Der Samstag zeigt sich in Deutschland von einer wechselhaften, aber weitgehend trockenen Seite. Die Temperaturen klettern von kühlen 13 Grad in der Frühe auf maximal 20 Grad am Nachmittag, während eine durchschnittliche Bewölkung von 68 Prozent den Himmel prägt. Immerhin kämpft sich die Sonne rund 5,5 Stunden durch — genug für angenehme Lichtblicke zwischen den Wolken. Ein nennenswerter Regen bleibt mit nur 0,2 mm und einer maximalen Regenwahrscheinlichkeit von 41 Prozent weitgehend aus. Frischer macht den Tag der Wind: Er weht mit Spitzen bis 28 km/h, in Böen sind sogar 48 km/h möglich. Die Luftfeuchtigkeit liegt mit durchschnittlich 85 Prozent deutlich im spürbaren Bereich, der Luftdruck hält sich stabil bei 1019 hPa — insgesamt ein typischer frühherbstlicher Septembertag.

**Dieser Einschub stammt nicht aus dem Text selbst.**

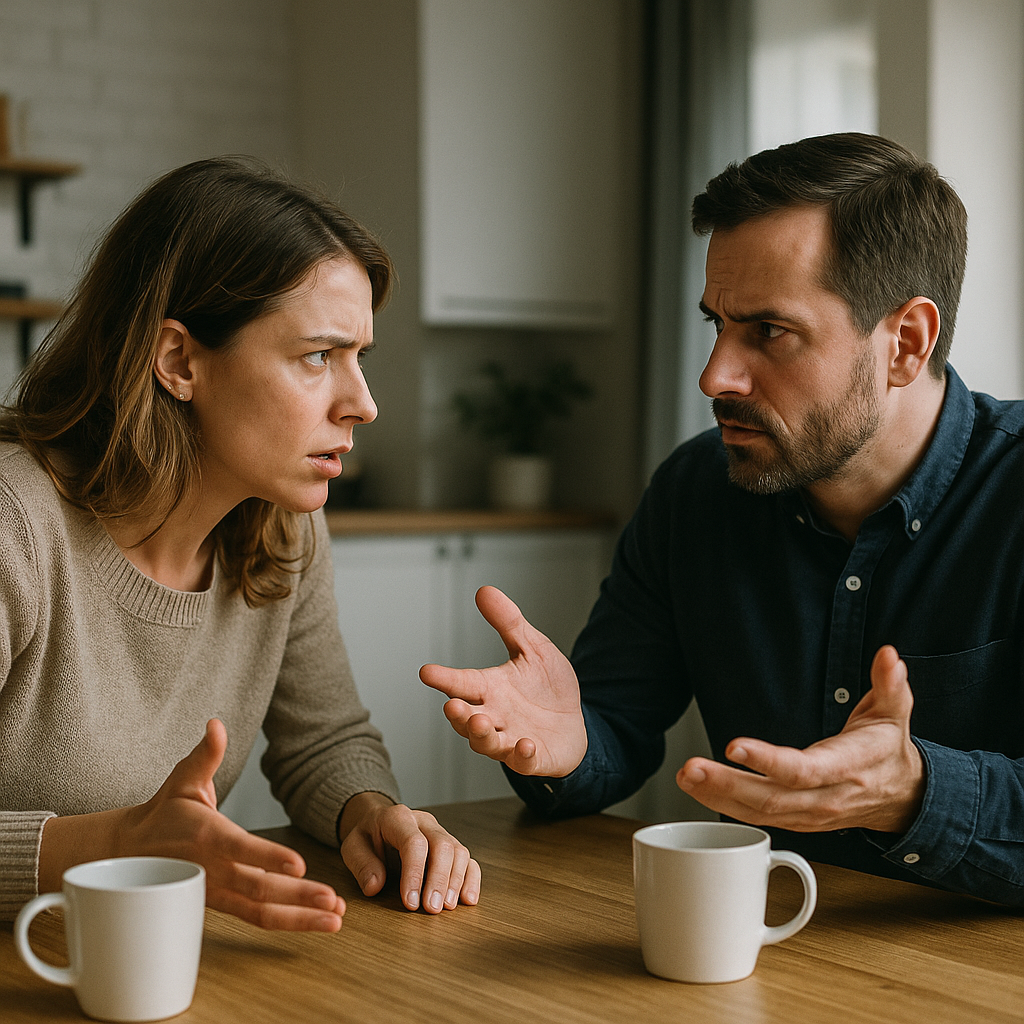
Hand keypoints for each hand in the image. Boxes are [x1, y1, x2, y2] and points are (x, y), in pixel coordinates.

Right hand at [41, 720, 345, 931]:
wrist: (131, 853)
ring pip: (261, 911)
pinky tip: (318, 920)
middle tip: (332, 900)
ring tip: (335, 918)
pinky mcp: (223, 904)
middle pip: (258, 889)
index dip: (268, 857)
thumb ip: (204, 755)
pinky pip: (257, 917)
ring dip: (300, 916)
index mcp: (206, 836)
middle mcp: (212, 870)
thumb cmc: (164, 811)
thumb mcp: (182, 779)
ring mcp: (217, 893)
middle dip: (298, 896)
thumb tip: (216, 725)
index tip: (299, 864)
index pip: (240, 849)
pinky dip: (289, 921)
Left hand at [339, 793, 480, 911]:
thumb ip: (362, 864)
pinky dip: (470, 879)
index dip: (414, 873)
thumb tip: (374, 886)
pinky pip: (468, 859)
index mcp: (398, 817)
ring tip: (447, 907)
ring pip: (459, 851)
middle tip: (432, 909)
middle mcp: (424, 822)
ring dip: (455, 881)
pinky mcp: (451, 846)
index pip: (414, 842)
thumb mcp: (353, 847)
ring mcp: (440, 832)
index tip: (410, 903)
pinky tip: (468, 899)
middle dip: (439, 880)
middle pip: (443, 845)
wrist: (378, 824)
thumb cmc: (368, 838)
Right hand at [419, 585, 587, 776]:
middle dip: (458, 714)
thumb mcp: (532, 648)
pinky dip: (522, 754)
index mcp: (490, 688)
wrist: (574, 723)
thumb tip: (484, 590)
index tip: (426, 671)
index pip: (461, 682)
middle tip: (452, 706)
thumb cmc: (546, 688)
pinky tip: (526, 744)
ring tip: (481, 723)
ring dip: (482, 735)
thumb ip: (508, 623)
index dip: (444, 678)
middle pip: (467, 718)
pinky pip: (524, 760)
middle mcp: (494, 716)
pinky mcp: (533, 757)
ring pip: (487, 743)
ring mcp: (510, 739)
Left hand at [676, 645, 924, 833]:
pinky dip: (723, 805)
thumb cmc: (887, 749)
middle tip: (690, 768)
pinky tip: (697, 789)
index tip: (734, 746)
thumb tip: (889, 656)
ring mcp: (808, 815)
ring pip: (758, 812)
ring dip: (716, 796)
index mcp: (845, 769)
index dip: (768, 761)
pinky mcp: (796, 820)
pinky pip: (756, 818)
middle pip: (771, 797)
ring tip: (684, 776)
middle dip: (726, 784)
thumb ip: (890, 684)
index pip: (803, 770)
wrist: (902, 796)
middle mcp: (824, 797)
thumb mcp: (894, 712)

Sonntag bringt neun Stunden Sonnenschein
Der Sonntag entwickelt sich spürbar freundlicher. Die Temperaturen spannen sich von frischen 9 Grad am Morgen bis auf 21 Grad am Nachmittag — ein deutlich größerer Tagesgang als am Samstag. Der Wind legt sich erheblich: Nur noch bis zu 9 km/h sind möglich, Böen erreichen höchstens 20 km/h. Mit einer durchschnittlichen Bewölkung von 53 Prozent zeigt sich der Himmel deutlich aufgelockerter, und die Sonne scheint beeindruckende 9,1 Stunden. Regen ist praktisch ausgeschlossen — die Wahrscheinlichkeit liegt bei maximal 4 Prozent, die gemessene Niederschlagsmenge bei 0 mm. Der Luftdruck steigt merklich auf 1027 hPa, was die Wetterberuhigung unterstreicht. Der Taupunkt fällt auf 8,9 Grad — die Luft fühlt sich trockener und klarer an als noch am Vortag.
Hochdruck hält bis Dienstag an
Auch Montag und Dienstag bleiben trocken, doch die Tage unterscheiden sich im Charakter. Der Montag wartet mit dem Temperaturhöhepunkt der Serie auf: Bei 10 Grad in der Frühe und bis zu 25 Grad am Nachmittag ist es der wärmste Tag des langen Wochenendes. Wind kommt mit bis zu 15 km/h (Böen bis 28 km/h) wieder etwas stärker auf, und die Bewölkung liegt im Mittel bei 76 Prozent — trotzdem scheint die Sonne 6,5 Stunden. Der Luftdruck gibt leicht nach auf 1020 hPa. Der Dienstag präsentiert sich dann merklich anders: Die Temperatur bleibt den ganzen Tag bei konstant 18 Grad, die Sonne zeigt sich gar nicht, die Bewölkung liegt bei 77 Prozent, und die Sichtweite sinkt auf 35 Kilometer. Der Taupunkt steigt auf 15 Grad — die Luft wird schwüler und diesiger, der Luftdruck fällt auf 1017 hPa. Eine zunehmende Trübung deutet auf eine Wetterveränderung hin.
Jacke einpacken, Böen im Blick behalten
Wer am Samstag nach draußen möchte, sollte die kräftigen Böen bis 48 km/h im Hinterkopf behalten — besonders für Radfahrer oder alle, die längere Zeit im Freien verbringen, kann das unangenehm werden. Eine Windjacke ist Pflicht, denn die hohe Luftfeuchte von 85 Prozent lässt die frischen 13 Grad am Morgen empfindlich kälter wirken. Der Sonntag und der Montag laden hingegen zu Ausflügen ein: Bei bis zu 9,1 beziehungsweise 6,5 Stunden Sonne und angenehmen Höchstwerten um 21 bis 25 Grad lohnt sich ein Tag im Freien — ein leichter Sonnenschutz ist bei längerem Aufenthalt dennoch ratsam. Zum Dienstag hin sollte man wieder eine wärmere Schicht im Gepäck haben, da die gleichbleibenden 18 Grad kombiniert mit bewölktem Himmel und steigender Schwüle kühl und drückend wirken können.